By James Tillman
CANBERRA, November 20, 2009 (LifeSiteNews.com) —In a speech delivered to the Australian Christian Lobby on Friday, November 20th, Cardinal George Pell spelled out how the modern scramble to prohibit discrimination against people based on “sexual orientation” or “gender identity” leads to “anti-discrimination laws which do not respect fundamental human rights such as freedom of religion and conscience.”
Cardinal Pell opened by discussing one instance of the problem: the current attitude of the Australian Human Rights Commission (HRC). A recent paper delivered by senior members of the HRC, he said, begins with the words: “The compatibility of religious freedom with human rights is the subject of the most comprehensive study ever undertaken in Australia in this area.”

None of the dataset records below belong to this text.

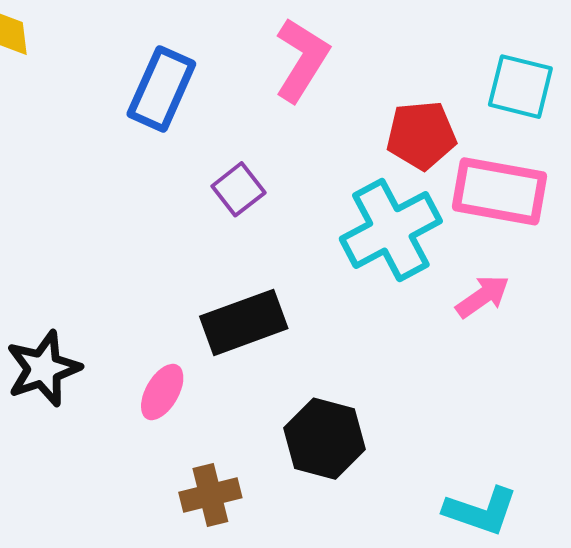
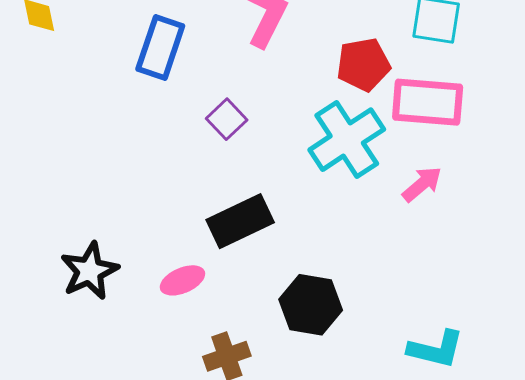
pink ellipse: (162, 392) -> (182, 280), turned 42

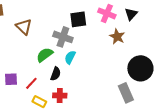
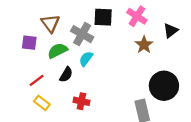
black triangle: (131, 14) -> (171, 31), moved
brown triangle: (24, 27) -> (50, 23), moved
purple square: (11, 79) -> (29, 43), moved
red cross: (60, 96) -> (81, 101), moved

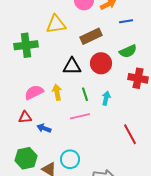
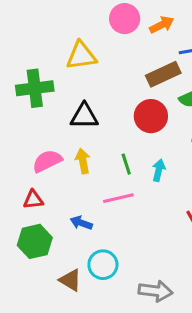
brown rectangle: (91, 36) -> (163, 74), moved
black triangle: (72, 66) -> (84, 116), moved
blue arrow: (44, 128) -> (81, 223), moved
green hexagon: (26, 158) -> (35, 241), moved

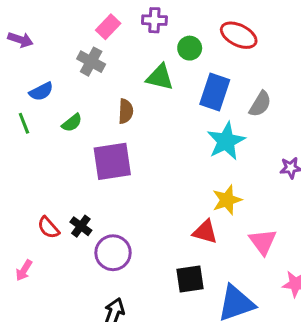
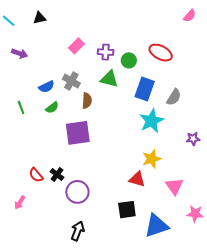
purple cross: (154, 20) -> (106, 52), moved
gray cross: (91, 62) -> (71, 81), moved
blue semicircle: (41, 92) -> (47, 87), moved

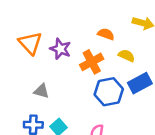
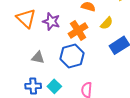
yellow semicircle: (127, 56) -> (107, 23), turned 112
blue hexagon: (109, 92) -> (72, 56), moved

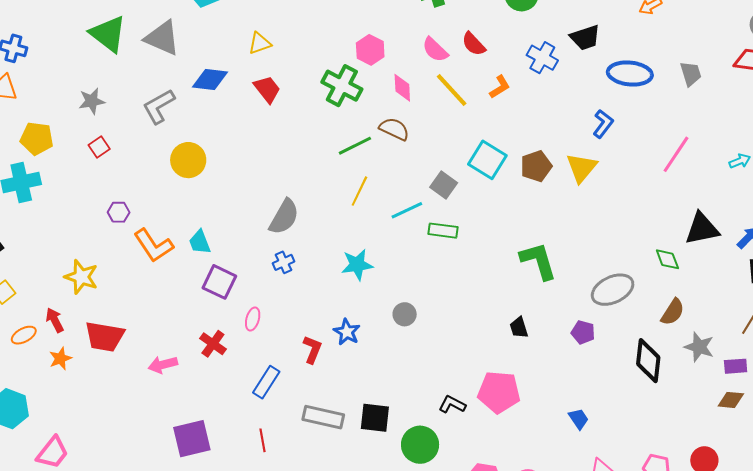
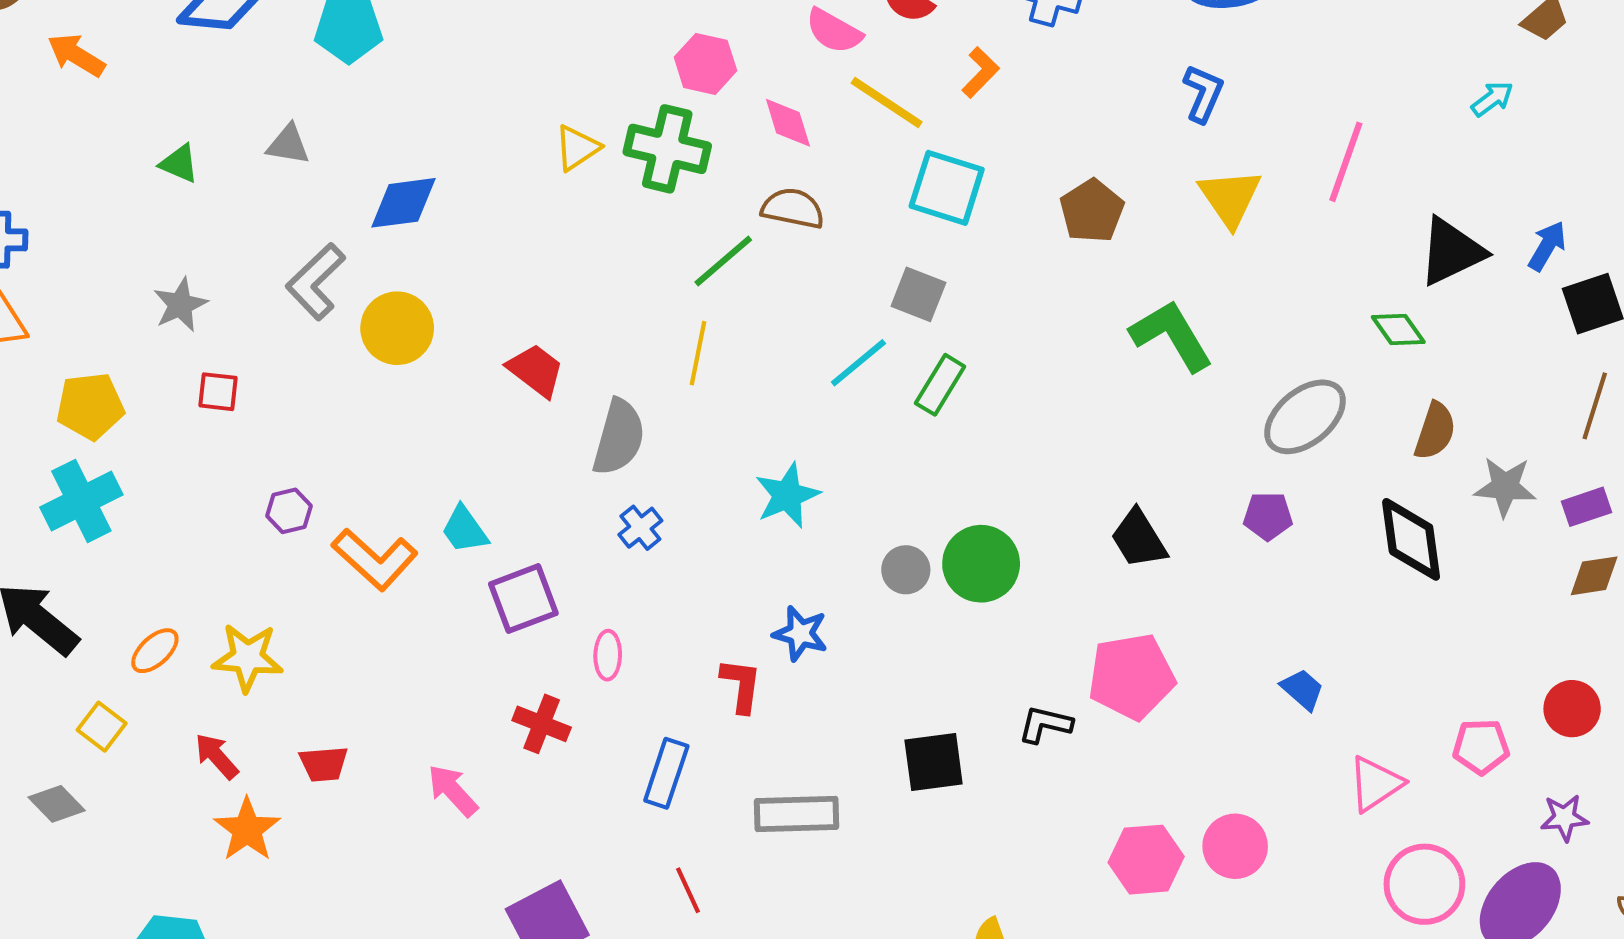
green triangle: (108, 34) -> (179, 164), size x0.5
gray triangle: (162, 38) -> (288, 145), size x0.6
yellow triangle: (260, 43) -> (577, 148), moved
red trapezoid: (267, 89) -> (536, 370), moved
red square: (99, 147) -> (218, 392), turned -35
pink line: (676, 154) -> (1346, 162), moved
yellow circle: (188, 160) -> (397, 328), moved
cyan square: (487, 160) -> (947, 188), moved
yellow triangle: (581, 168) -> (1230, 198), moved
yellow line: (359, 191) -> (698, 353), moved
green rectangle: (443, 231) -> (940, 385), turned -52
green L-shape: (538, 261) -> (1172, 335), moved
purple square: (219, 282) -> (523, 599), turned -32
black trapezoid: (519, 328) -> (1139, 539), size x1.4
orange ellipse: (24, 335) -> (155, 651), moved
red trapezoid: (105, 337) -> (324, 764), size x0.6
orange star: (60, 359) -> (247, 830), size x1.4
pink arrow: (163, 365) -> (453, 790), turned 76
black square: (375, 418) -> (934, 762), moved
green circle: (420, 445) -> (981, 564), moved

“Let us spell this out,” said the Cardinal. “The clear meaning of these words is that religious freedom is not a human right and may not be compatible with human rights.”
The same paper, he continued, suggests that the interaction of religious groups in the public sphere ought to be moderated by “the hand of government, even if gentle and gloved.”
“No doubt we are to be reassured by the prospect of a nanny state, rather than the jack-boot,” Cardinal Pell said. But all of this, he continued, “simply underscores the need for a different sort of inquiry; not into whether religious freedom is compatible with human rights, but into whether this enquiry of the Human Rights Commission is compatible with human rights.”
The problem for the HRC, he said, is that “rights to life, to marriage, to family; the recognition of the family based on marriage as the fundamental unit of society; the rights of parents to determine the moral and religious education of their children; and the rights to freedom of religion, belief, and conscience, are all recognized by the major international human rights agreements.”
But such rights “stand squarely in the road of the radical autonomy project which the extreme left, the anti-religious left is pushing.”
“This is the main reason why these inconvenient rights have been read-down, reinterpreted and displaced by other, newer 'rights' such as those to abortion, euthanasia, anti-discrimination and same-sex marriage.”
Thus, he said, one finds incidents like the recent case regarding what happened after Australian Archbishop Mark Coleridge issued a statement opposing same-sex civil unions.
“In doing so the archbishop was defending the national law of the land on marriage,” Cardinal Pell said, “and defending the role of mothers and fathers.”
But his statement incited the Human Rights Commissioner to describe his statement as “getting very close to homophobia.” “People need to be careful they're not getting to the point of inciting hatred or contempt for gay people,” she continued.
Worse cases might be cited wherein Christians have been fined for writing or acting in accord with their beliefs in other countries.
In this case, Cardinal Pell said that “the Commissioner has gone too far in this attempt to intimidate, to silence debate from Christians or indeed any person who, as in this case, merely point out the natural advantages and preeminence of heterosexual marriage for society.”
And so, he continued, Christians ought to oppose so-called anti-discrimination laws that inhibit the exercise of religion.
“Anti-discrimination laws which do not respect fundamental human rights such as freedom of religion and conscience, are unjust laws,” he said.
“We should not be afraid to say this. We have a right to foster religious communities. Those who want to cancel out this right need to show why this right should be removed.”
Nevertheless, he said that public policy both in Australia and in other nations has taken a different course.
“Anti-discrimination has become an official priority of public policy in the UK,” Cardinal Pell said, “with serious consequences for the rights of Christians as people who are held to be inherently 'discriminatory.'”
Similarly, in the United States if “courts and governments were to decide that the general recognition and acceptance of same-sex marriage should be an important principle of public policy, the consequences for religious freedom could be enormous.”
“Marriage preparation, relationship counselling, decisions about medical treatment by next of kin, school enrolments, sex and relationship education in secondary schools, the hire of parish, school and church facilities for functions and events, and arrangements for married couples in emergency housing, retreat, conference and aged care centres are only the most obvious examples of where Christian beliefs about marriage could collide with public policy on anti-discrimination which prioritises the equal treatment of same-sex marriage.”
“These great matters must be decided politically and we should not let our minority opponents shuffle them off to the courts, much less to Commissions.”